When symptoms are associated with hemochromatosis, they usually start in men in their late 20s to early 30s. In women, symptoms usually start around 10-15 years after they stop having a period due to the menopause, contraceptive pills, or hysterectomy .

Diseases that can develop if left untreated

  • Bone and joint: osteoarthritis or osteoporosis in the knuckles, ankles and hips.
  • Liver: enlarged liver, cirrhosis, cancer and liver failure diabetes.
  • Skin: abnormal color (bronze, reddish or ash gray).
  • Heart: irregular heartbeat, enlarged heart, congestive heart failure.
  • Endocrine: diabetes, hypothyroidism, hypogonadism, (infertility, impotence), hormonal imbalances.
  • Spleen: enlarged spleen.


Hemochromatosis type I is caused by defects (mutations) in the HFE gene. The HFE gene has many purposes, but an important role is that it helps control the amount of iron that is absorbed from food.

There are several known mutations in the HFE gene, but currently only three tests are available: C282Y, H63D and S65C.

Everyone inherits two copies of HFE, one from mom and one from dad.

When a person has a mutated copy, it is called a carrier or heterozygote. When a person has two of the same mutated copies, it is called homozygous. When a person has two different, but mutated copies, it is called a compound heterozygote.

Genetics can be very difficult to understand at first. The most important thing is that you know which combination of genes causes the highest known risk of iron loading.

Higher risk

  • C282Y homozygotes and the compound heterozygote C282Y / H63D.
  • Moderate risk.
  • H63D homozygous or other compound heterozygous combinations
  • Low risk.
  • Heterozygous C282Y (carrier); Heterozygous H63D (carrier) or heterozygous S65C (carrier).

The risk can be modified by other genes, the environment or unknown factors. Therefore, anyone with a mutated copy of HFE should periodically ask their doctor to check iron levels through hemoglobin, iron in fasting serum, TIBC and serum ferritin.

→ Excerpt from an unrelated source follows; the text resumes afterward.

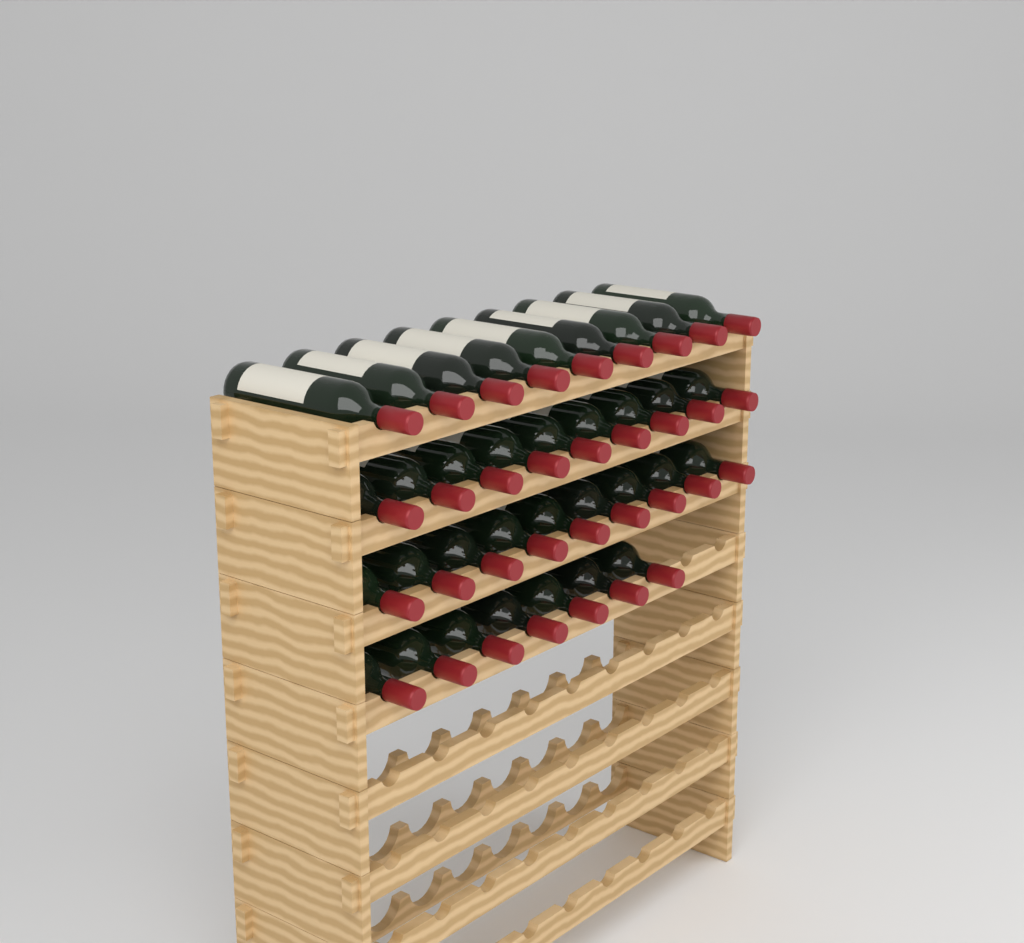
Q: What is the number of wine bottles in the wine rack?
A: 34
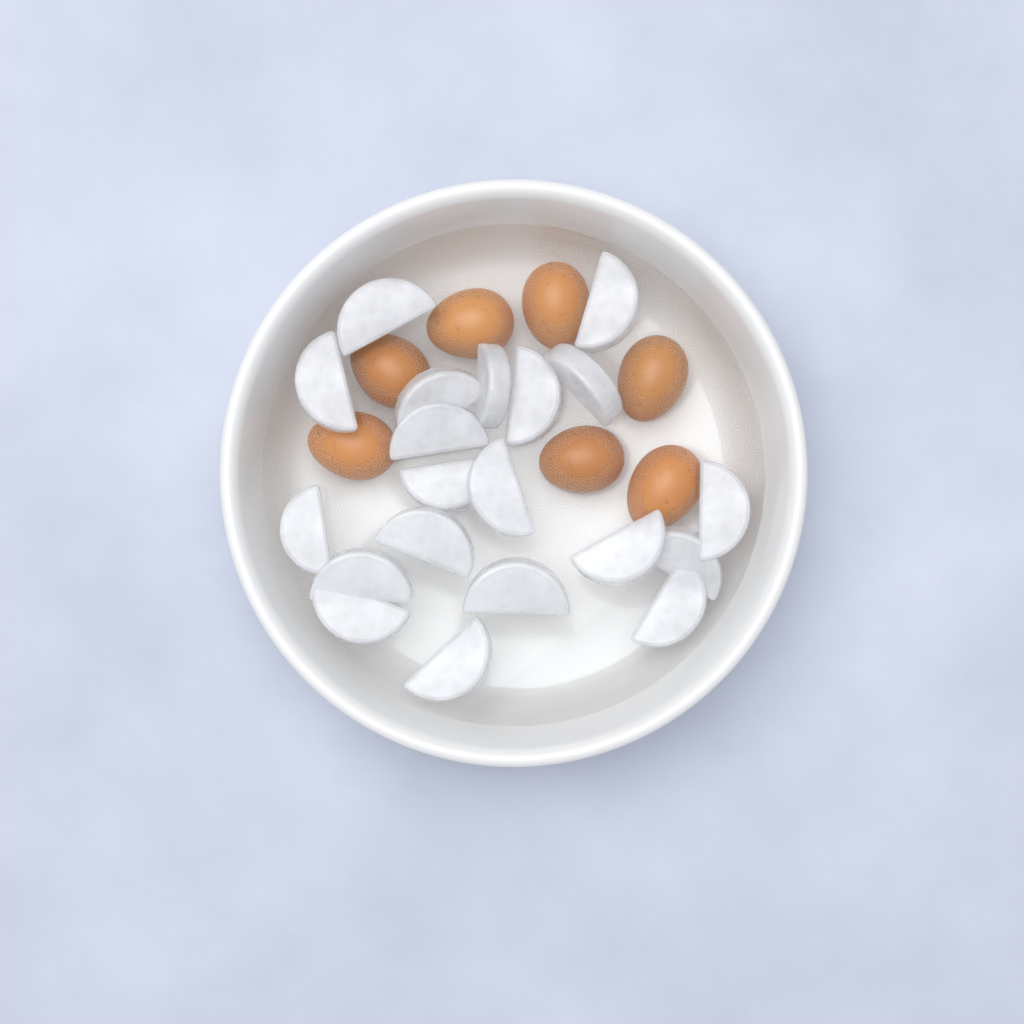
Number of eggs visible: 7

It is very important that iron levels go down to normal. Therapeutic blood extraction, or phlebotomy, is the most common means of reducing iron.

Therapeutic phlebotomy (FT) is the same as regular blood donation, but it requires a medical order.

Regular blood donation can be done every 8 weeks. A person with severe iron overload may need to give blood up to 8 times in a single month.

The goal is to bring ferritin levels in the blood to an ideal range of 50-150ng / mL. Depending on the amount of iron overload at the time of diagnosis, reaching normal levels may require several phlebotomies.

Once iron levels reach normal, a person can begin maintenance therapy, which involves making a blood donation every 2 to 4 months throughout life.

Some people may need to give more or less blood depending on what they eat and how quickly their body absorbs iron.

When hemochromatosis is diagnosed early and treated before the organs are damaged, a person can live a normal life expectancy.

For people who have the disease at the time of diagnosis, life expectancy can be shortened depending on the disease. If a person is diagnosed and treated before serum ferritin is greater than 1,000 ng / ml the risk of cirrhosis or liver cancer is less than 1%.